In the late 1980s the album was released on CD with the studio recordings being digitally remixed and the original 1975 mix version was discontinued. The remix version created controversy among fans because it significantly changed the sound of the instruments, especially the drums. The remix version was used on all early CD copies and was the only version available for over 20 years.

A remastered and expanded edition of the album was released on February 28, 2006, containing three bonus live tracks. The 2006 edition is the first CD version to use Terry Manning's original 1975 mix.

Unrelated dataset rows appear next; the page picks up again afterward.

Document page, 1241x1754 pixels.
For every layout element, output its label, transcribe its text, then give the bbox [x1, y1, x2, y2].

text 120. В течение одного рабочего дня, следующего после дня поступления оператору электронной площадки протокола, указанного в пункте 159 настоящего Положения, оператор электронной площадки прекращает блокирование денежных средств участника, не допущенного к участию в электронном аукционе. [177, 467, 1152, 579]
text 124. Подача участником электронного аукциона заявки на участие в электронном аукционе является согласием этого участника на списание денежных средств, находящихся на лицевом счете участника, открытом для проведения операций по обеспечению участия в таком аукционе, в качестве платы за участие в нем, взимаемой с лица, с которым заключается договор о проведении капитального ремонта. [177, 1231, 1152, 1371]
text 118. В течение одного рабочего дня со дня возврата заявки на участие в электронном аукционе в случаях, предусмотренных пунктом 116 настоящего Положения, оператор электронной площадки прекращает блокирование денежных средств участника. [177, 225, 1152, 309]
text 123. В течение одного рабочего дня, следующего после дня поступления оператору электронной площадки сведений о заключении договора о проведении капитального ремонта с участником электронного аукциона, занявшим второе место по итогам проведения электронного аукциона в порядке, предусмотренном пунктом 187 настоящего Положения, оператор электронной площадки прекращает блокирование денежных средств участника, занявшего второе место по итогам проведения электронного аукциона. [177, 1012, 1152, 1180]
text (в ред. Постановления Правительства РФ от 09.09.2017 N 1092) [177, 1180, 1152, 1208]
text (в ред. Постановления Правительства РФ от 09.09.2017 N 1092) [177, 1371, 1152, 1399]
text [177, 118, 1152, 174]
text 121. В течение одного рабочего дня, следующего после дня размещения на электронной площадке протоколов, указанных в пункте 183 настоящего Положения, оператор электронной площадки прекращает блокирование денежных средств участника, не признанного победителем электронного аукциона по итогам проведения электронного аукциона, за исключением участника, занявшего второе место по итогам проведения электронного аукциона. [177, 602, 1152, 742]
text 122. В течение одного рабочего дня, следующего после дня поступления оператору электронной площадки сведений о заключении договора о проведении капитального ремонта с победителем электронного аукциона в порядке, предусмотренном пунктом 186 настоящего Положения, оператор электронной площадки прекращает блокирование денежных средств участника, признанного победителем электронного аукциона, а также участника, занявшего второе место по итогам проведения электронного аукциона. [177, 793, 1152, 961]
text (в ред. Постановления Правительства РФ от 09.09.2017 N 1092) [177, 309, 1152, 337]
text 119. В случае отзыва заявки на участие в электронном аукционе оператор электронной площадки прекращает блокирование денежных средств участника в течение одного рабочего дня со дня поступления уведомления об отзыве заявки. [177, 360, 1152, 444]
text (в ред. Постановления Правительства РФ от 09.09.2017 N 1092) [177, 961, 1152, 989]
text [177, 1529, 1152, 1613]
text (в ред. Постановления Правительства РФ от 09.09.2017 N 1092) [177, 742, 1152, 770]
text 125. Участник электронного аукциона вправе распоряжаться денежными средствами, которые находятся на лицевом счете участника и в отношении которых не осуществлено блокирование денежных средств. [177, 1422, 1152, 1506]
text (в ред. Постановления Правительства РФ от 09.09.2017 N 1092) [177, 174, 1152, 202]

The album was re-released in 2009 on 180-gram vinyl using the original master tapes. It appears exactly the same except that it had a 180-gram vinyl LP sticker, by Back to Vinyl records.

==Track listing==

- Tracks 1–3 (side A of the original LP) were recorded live at the Warehouse in New Orleans on April 12, 1974, "captured as it came down – hot, spontaneous and presented to you honestly, without the assistance of studio gimmicks".
- Tracks 4–9 (side B) were new studio recordings.
- Tracks 10–12 (of the expanded 2006 version) were recorded live at the Capitol Theatre in Passaic, New Jersey, on August 30, 1980.

Side one
| No. | Title | Writer(s) | Lead vocals | Length |
|---|---|---|---|---|
| 1. | "Thunderbird" (Live) |  | Gibbons | 4:10 |
| 2. | "Jailhouse Rock" (Live) | Jerry Leiber, Mike Stoller | Hill | 2:01 |
| 3. | "Backdoor Medley" (Live) "Backdoor Love Affair"; "Mellow Down Easy"; "Backdoor Love Affair No. 2"; "Long Distance Boogie"; | Gibbons, Bill Ham; Willie Dixon; Gibbons; John Lee Hooker; | Gibbons, Hill | 9:45 0:40; 4:03; 2:00; 3:02; |

Side two
| No. | Title | Lead vocals | Length |
|---|---|---|---|
| 4. | "Nasty Dogs and Funky Kings" | Gibbons | 2:37 |
| 5. | "Blue Jean Blues" | Gibbons | 4:42 |
| 6. | "Balinese" | Hill | 2:37 |
| 7. | "Mexican Blackbird" | Gibbons | 3:04 |
| 8. | "Heard It on the X" | Gibbons, Hill | 2:23 |
| 9. | "Tush" | Hill | 2:14 |

2006 remastered version bonus tracks
| No. | Title | Writer(s) | Lead vocals | Length |
|---|---|---|---|---|
| 10. | "Heard it on the X" (Live) |  | Gibbons, Hill | 2:36 |
| 11. | "Jailhouse Rock" (Live) | Leiber, Stoller | Hill | 1:52 |
| 12. | "Tush" (Live) |  | Hill | 3:42 |

==Personnel==
ZZ Top
- Billy Gibbons – guitar, vocals
- Dusty Hill – bass, backing vocals, lead vocals on "Jailhouse Rock", "Balinese", and on "Tush"
- Frank Beard – drums, percussion

Production
- Producer – Bill Ham
- Engineers – Jim Reeves, John L. Venable, and, Norman Mershon for Record Plant Truck. Robin Brians, Terry Kane, Bob Ludwig (mastering), Terry Manning
- Album concept – Bill Ham
- Design – Bill Narum
- Photography – John Dekalb

==Charts==

| Chart (1975–2006) | Peak position |
|---|---|
| Australian Albums (Kent Music Report) | 61 |
| Canada Top Albums/CDs (RPM) | 1 |
| UK Albums (Official Charts) | 60 |
| US Billboard 200 | 10 |

==Certifications==

| Region | Certification | Certified units/sales |
| Canada (Music Canada) | Platinum | 100,000^{^} |
| United States (RIAA) | Gold | 500,000^{^} |
^{^} Shipments figures based on certification alone.